SOURCE EXTRACT.
On page 172 of Core, there is a table 7-6 Movement and Distance. The table shows in One Round(Tactical)* there is listed walk, Hustle, Run(x3),Run(x4).
My question is by these two sources can I use my movement action to Hustle 60ft and use my standard action to move another Hustle 60ft?
| Omelite |
My group came across a slight problem on movement in combat discription. On pg 170 of Core state's
Tactical movement is used for combat. Characters
generally don’t walk during combat, for obvious reasons—
they hustle or run instead. A character who moves his
speed and takes some action is hustling for about half the
round and doing something else the other half.On page 172 of Core, there is a table 7-6 Movement and Distance. The table shows in One Round(Tactical)* there is listed walk, Hustle, Run(x3),Run(x4).
My question is by these two sources can I use my movement action to Hustle 60ft and use my standard action to move another Hustle 60ft?
A character with speed 30 who is hustling moves at 60ft per round.
However, as you cited, characters are not continuously hustling (unless they take two move actions). They are hustling half the time (one move action) and doing something else the rest of the time (a standard action). A character with speed 30 can move 30 feet by hustling as a single move action.
| Kolokotroni |
My group came across a slight problem on movement in combat discription. On pg 170 of Core state's
Tactical movement is used for combat. Characters
generally don’t walk during combat, for obvious reasons—
they hustle or run instead. A character who moves his
speed and takes some action is hustling for about half the
round and doing something else the other half.On page 172 of Core, there is a table 7-6 Movement and Distance. The table shows in One Round(Tactical)* there is listed walk, Hustle, Run(x3),Run(x4).
My question is by these two sources can I use my movement action to Hustle 60ft and use my standard action to move another Hustle 60ft?
No, hustling is not an action. It is a description of a series of actions. Walking as presented in that table is taking a single move action per round and doing something else with your other actions. Hustling is taking 2 move actions on your turn (and thus not taking a different standard action). Run (x3 or x4) is taking the run action, which increases the distance you move but requires a full round.

TO DO. List every movement mode that the combat movement thread above says is listed under One Round (Tactical) in table 7-6 Movement and Distance.

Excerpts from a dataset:
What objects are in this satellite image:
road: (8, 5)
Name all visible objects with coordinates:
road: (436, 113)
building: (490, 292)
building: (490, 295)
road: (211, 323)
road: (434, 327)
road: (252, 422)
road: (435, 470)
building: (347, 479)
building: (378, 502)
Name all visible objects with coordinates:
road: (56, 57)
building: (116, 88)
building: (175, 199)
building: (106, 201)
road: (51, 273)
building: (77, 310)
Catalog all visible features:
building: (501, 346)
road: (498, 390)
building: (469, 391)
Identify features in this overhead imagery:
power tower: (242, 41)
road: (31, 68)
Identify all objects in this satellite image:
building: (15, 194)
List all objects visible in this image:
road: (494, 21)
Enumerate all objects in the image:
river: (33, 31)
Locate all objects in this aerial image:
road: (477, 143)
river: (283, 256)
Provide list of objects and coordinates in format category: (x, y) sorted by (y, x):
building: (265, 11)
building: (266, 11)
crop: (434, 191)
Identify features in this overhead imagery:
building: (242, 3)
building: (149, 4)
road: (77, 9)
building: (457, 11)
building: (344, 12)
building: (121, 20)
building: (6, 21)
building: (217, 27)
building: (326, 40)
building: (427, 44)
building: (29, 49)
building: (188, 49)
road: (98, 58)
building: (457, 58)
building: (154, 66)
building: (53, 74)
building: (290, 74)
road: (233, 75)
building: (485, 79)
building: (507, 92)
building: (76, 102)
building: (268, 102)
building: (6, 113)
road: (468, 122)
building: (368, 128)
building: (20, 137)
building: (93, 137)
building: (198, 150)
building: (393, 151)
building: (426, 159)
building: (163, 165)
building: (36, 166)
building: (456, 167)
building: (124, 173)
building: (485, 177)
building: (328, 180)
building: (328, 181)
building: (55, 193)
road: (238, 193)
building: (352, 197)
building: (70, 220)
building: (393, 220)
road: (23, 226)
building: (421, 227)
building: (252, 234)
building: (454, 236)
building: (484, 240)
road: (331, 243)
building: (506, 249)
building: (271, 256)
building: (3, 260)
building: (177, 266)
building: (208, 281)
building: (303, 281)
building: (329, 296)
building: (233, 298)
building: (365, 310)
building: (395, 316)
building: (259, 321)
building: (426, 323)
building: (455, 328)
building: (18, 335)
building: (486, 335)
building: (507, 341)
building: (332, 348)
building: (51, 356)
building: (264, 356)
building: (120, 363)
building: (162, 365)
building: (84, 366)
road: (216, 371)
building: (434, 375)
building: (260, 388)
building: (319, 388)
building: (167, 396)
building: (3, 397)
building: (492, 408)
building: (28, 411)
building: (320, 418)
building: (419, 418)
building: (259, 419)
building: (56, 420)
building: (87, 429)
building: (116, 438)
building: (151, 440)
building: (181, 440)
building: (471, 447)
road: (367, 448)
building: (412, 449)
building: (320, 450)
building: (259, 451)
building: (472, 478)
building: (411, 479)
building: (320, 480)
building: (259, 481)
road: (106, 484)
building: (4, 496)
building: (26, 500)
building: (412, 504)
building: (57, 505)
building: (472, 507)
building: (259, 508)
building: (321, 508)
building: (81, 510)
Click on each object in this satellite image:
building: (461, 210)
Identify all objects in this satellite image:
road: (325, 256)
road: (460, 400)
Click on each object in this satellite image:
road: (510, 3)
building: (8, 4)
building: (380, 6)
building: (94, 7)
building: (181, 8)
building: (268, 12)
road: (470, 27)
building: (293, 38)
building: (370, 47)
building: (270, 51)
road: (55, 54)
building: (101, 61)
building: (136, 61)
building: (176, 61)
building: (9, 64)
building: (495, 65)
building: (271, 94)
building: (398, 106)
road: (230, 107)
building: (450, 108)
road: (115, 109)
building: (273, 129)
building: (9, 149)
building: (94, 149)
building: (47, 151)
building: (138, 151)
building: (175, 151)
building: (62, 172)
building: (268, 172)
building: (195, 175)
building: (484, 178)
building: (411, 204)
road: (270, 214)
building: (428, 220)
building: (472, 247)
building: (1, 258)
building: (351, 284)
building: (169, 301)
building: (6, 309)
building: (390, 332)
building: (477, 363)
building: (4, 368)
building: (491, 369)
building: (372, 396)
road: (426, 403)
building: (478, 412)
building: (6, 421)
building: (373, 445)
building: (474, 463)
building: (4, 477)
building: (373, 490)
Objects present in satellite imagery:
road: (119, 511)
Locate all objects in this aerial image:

TASK SOLUTION. Walk, Hustle, Run(x3), Run(x4)